Let’s walk through examples of two more conservative clients:
Gary is a single 62-year-old who wants to retire in five years. He wants his retirement income to be protected from market downturns, but also have the opportunity for growth. He allocates a portion of his retirement savings to purchase an indexed annuity with a guaranteed living benefit rider (also referred to as a guaranteed lifetime withdrawal benefit). Once withdrawals begin at age 67, Gary’s income can continue to grow with annual income credits that match his interest earned (if any). Even if his contract value becomes completely depleted, Gary’s income is locked in for life, providing him the security he’s looking for.
Certain fixed annuities are also available with guaranteed lifetime withdrawal benefits. For example, Doris is 65 and wants to retire at 72. She wants income that will last for the rest of her life when she retires, and is looking to generate more income without the risk of a market downturn. She also wants access to her money for unexpected situations. Doris uses a portion of her savings to purchase a fixed annuity with a guaranteed lifetime withdrawal benefit. By waiting seven years before taking any withdrawals, Doris can automatically grow her future lifetime income with an income credit every year withdrawals are not taken — with the assurance that her principal is protected from market volatility.

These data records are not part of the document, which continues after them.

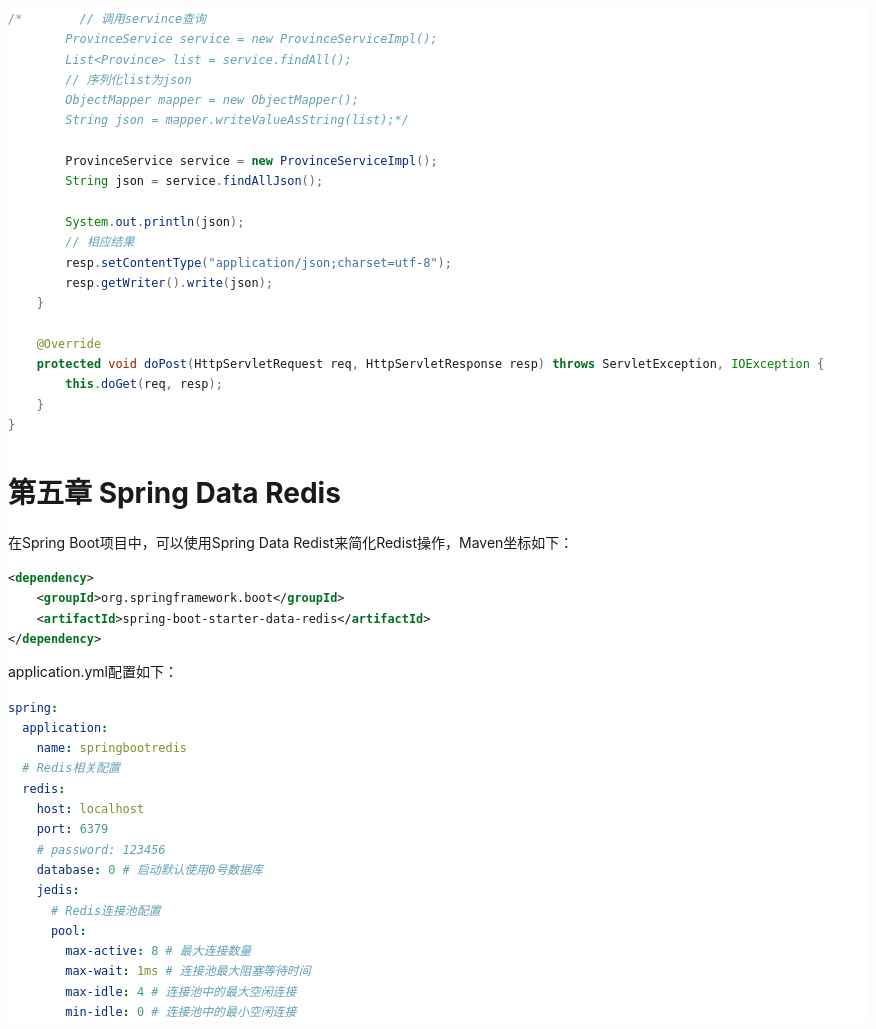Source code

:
 ```java
/*        // 调用servince查询
        ProvinceService service = new ProvinceServiceImpl();
        List<Province> list = service.findAll();
        // 序列化list为json
        ObjectMapper mapper = new ObjectMapper();
        String json = mapper.writeValueAsString(list);*/

        ProvinceService service = new ProvinceServiceImpl();
        String json = service.findAllJson();

        System.out.println(json);
        // 相应结果
        resp.setContentType("application/json;charset=utf-8");
        resp.getWriter().write(json);
    }

    @Override
    protected void doPost(HttpServletRequest req, HttpServletResponse resp) throws ServletException, IOException {
        this.doGet(req, resp);
    }
}

```

# 第五章 Spring Data Redis

在Spring Boot项目中，可以使用Spring Data Redist来简化Redist操作，Maven坐标如下：

```xml
<dependency>
    <groupId>org.springframework.boot</groupId>
    <artifactId>spring-boot-starter-data-redis</artifactId>
</dependency>
```

application.yml配置如下：

```yml
spring:
  application:
    name: springbootredis
  # Redis相关配置
  redis:
    host: localhost
    port: 6379
    # password: 123456
    database: 0 # 启动默认使用0号数据库 
    jedis:
      # Redis连接池配置
      pool:
        max-active: 8 # 最大连接数量
        max-wait: 1ms # 连接池最大阻塞等待时间
        max-idle: 4 # 连接池中的最大空闲连接
        min-idle: 0 # 连接池中的最小空闲连接
```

Annuities can also be helpful for those who have to retire unexpectedly. For example, if a client is laid off from their job or has to take care of an ill spouse or parent, protected lifetime income from an annuity can help address retirement needs, despite an unexpected turn of events. Guaranteed living benefits riders and guaranteed lifetime withdrawal benefits are generally available for an additional cost and are backed by the claims paying ability of the insurer. Age restrictions and other limitations apply.
A More Secure Retirement Experience
Ultimately, the goal is to help your clients retire without the worry of outliving their money. Of course, you’ll also want to consider other important factors like their age, time horizon and liquidity needs. By incorporating your client’s risk profile into their retirement income strategy and utilizing a protected lifetime income solution such as an annuity as part of their overall portfolio (when appropriate), you can help clients address their retirement income goals and retire with confidence.
- AIG 2019 Plan for 100 Survey, conducted online within the United States by Dr. Michael Finke of The American College of Financial Services in December of 2018 and January of 2019 among 1,012 U.S. adults ages 45-74 who have at least $50,000 in retirement accounts.
- Society of Actuaries 2012 Individual Annuitant Mortality Tables – Age Nearest with Scale G mortality improvement.